The aftermath of major cryptocurrency firm collapses continues to unfold, revealing that a staggering $1.5 billion in digital assets remains tied up in the wallets of now-defunct entities such as FTX, Terraform Labs, Celsius Network, and Blockfi. Over the past few years, a wave of digital asset firms imploded for a variety of reasons, many dragged down by earlier catastrophic events like the FTX and Terraform Labs fiascos. While these companies have vanished from the active crypto landscape due to bankruptcies, their digital wallets remain under the strict stewardship of court-appointed bankruptcy estates, quietly preserving substantial onchain value amidst the wreckage of their former operations.
Terraform Labs: A Lingering Digital Footprint
Terraform Labs, the entity behind the algorithmic stablecoin UST, famously imploded in May 2022 when its stablecoin broke its peg to the dollar, wiping out approximately $45 billion in market value. This cataclysmic event triggered a ripple effect, dragging down other prominent firms like Three Arrows Capital and Celsius in its wake. Despite its spectacular downfall, data from Arkham Intelligence as of June 14 indicates that Terraform Labs still holds $2.45 million in onchain assets. The majority of this remaining value is concentrated in two specific tokens: $1.26 million in convex finance token (CVX) and $1.09 million in governance OHM (GOHM), highlighting the diverse nature of assets held even in insolvency.
FTX’s Multi-Million Dollar Remnants
The collapse of FTX in November 2022 sent a broader shockwave across the crypto market following disclosures that customer funds had been misappropriated and leveraged to support the exchange’s native token. Yet, according to Arkham, the bankrupt exchange still controls wallets holding an astounding $611.93 million in digital assets. A significant portion of this sum, roughly $266 million, is derived from its 9.777 billion OXY tokens. Curiously, a substantial $232 million is tied to FTT, the platform’s own native token, which, despite the exchange’s demise, still trades at $0.90 per coin, with FTX wallets containing 257.87 million FTT. The firm also retains about $52 million in MAPS and $16.31 million in FIDA, painting a complex picture of its remaining holdings.

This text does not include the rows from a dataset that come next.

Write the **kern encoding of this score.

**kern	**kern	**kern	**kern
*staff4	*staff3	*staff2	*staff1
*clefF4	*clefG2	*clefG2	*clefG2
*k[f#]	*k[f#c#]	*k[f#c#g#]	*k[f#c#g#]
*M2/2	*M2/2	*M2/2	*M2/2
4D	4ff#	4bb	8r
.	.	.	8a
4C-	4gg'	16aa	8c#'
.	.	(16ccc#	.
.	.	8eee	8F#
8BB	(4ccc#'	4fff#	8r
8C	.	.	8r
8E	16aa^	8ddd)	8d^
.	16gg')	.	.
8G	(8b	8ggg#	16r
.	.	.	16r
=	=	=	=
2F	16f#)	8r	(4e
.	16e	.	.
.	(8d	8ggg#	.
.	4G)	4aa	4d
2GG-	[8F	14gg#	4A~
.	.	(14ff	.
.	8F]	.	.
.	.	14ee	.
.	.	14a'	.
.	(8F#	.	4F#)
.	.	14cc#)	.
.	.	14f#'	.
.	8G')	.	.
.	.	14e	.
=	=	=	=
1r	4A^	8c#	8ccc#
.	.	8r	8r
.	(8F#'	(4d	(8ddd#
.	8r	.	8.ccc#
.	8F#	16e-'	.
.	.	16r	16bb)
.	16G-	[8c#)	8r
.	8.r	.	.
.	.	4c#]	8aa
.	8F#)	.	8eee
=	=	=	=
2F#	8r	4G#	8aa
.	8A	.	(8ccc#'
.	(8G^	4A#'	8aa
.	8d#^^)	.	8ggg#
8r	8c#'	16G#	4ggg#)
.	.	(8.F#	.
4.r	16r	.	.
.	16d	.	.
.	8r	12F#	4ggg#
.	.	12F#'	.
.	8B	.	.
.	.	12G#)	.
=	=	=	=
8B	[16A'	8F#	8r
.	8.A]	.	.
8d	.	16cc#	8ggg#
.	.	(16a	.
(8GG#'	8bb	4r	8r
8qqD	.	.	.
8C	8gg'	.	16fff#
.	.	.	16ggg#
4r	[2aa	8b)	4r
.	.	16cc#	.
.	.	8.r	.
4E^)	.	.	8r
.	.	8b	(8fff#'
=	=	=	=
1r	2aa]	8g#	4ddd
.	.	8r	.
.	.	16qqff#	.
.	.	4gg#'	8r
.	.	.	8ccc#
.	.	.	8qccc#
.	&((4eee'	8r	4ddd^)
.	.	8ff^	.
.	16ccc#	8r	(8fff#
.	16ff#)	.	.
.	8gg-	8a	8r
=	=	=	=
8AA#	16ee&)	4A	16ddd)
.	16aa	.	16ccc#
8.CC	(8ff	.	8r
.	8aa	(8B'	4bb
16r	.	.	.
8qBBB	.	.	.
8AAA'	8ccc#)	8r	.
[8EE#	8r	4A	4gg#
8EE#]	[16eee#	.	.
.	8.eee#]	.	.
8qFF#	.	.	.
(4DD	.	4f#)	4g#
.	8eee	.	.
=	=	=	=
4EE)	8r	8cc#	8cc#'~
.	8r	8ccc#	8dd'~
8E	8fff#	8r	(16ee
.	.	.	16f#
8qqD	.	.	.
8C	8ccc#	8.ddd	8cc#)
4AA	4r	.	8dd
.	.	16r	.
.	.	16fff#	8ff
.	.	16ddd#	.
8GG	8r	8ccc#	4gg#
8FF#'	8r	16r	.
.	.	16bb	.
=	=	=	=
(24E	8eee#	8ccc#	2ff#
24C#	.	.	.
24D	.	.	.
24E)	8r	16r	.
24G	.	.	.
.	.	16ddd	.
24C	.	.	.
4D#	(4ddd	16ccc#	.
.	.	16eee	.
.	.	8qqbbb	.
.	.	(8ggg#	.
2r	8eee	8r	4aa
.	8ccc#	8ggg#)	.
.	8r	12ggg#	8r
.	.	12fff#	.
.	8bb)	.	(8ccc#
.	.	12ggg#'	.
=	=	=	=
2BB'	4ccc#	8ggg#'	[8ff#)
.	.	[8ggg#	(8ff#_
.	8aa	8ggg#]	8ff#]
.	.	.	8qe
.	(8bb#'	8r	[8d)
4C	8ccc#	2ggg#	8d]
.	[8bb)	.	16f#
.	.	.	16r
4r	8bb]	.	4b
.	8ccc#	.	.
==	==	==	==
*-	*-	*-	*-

Blockfi and Celsius: Recovering From Liquidity Crises
Blockfi, a crypto lender that filed for bankruptcy in November 2022 due to its significant exposure to FTX, maintains $36.37 million in digital holdings. The bulk of this sum is concentrated in Ethereum (ETH), with the firm holding 12,223 ETH valued at $30.84 million. Celsius Network, which halted withdrawals and entered bankruptcy in July 2022 amid severe liquidity woes and risky investment bets, currently controls $6.89 million in assets. Its largest remaining asset is $6.1 million in SAVAX, complemented by a smaller holding of $576,000 in ETH, showcasing the varied tokens left in their digital coffers.
Alameda Research’s Formidable Holdings
Alameda Research, the quantitative trading arm of FTX, still holds a formidable $887.46 million in digital assets, making it one of the largest single pools among the defunct entities. Of this substantial amount, approximately $735 million is held in Solana (SOL), with the firm’s wallets securing 5.099 million SOL tokens. Alameda’s reserves also include $52 million in Ethereum (ETH) and 205.006 Bitcoin (BTC), which is worth $21.61 million. These significant holdings underscore the scale of Alameda’s previous operations and the substantial digital wealth now under bankruptcy administration.
Voyager and Three Arrows Capital: Minimal Onchain Exposure
In contrast to the larger holdings, wallets tied to Voyager Digital, which also filed for bankruptcy in July 2022, retain a relatively minor $41,600 in onchain assets. This indicates that Voyager Digital had minimal digital asset exposure directly onchain at the time of its collapse, or that a significant portion of its assets were held elsewhere or liquidated earlier in its recovery process. Similarly, Three Arrows Capital (3AC), a crypto hedge fund that faced its own dramatic implosion in 2022, holds a mere $46,036 in its wallets, with just over $27,000 of that in Tether (USDT). This strikingly low figure suggests a near-total liquidation or dispersion of its assets prior to significant onchain tracking.
The Collective Crypto Aftermath
At the time of writing, the combined onchain assets held by these eight defunct entities—FTX, Terraform Labs, Celsius Network, Blockfi, FTX US, Voyager Digital, Alameda Research, and Three Arrows Capital—collectively amount to an eye-popping $1.546 billion. This staggering sum represents a significant portion of the digital asset market that remains frozen in the aftermath of these high-profile collapses. The ongoing management of these substantial reserves by bankruptcy estates highlights the complex and prolonged process of recovery and redistribution in the wake of major failures within the rapidly evolving cryptocurrency industry. The sheer scale of these lingering assets underscores the deep financial impact these collapses have had on countless investors and the broader crypto ecosystem.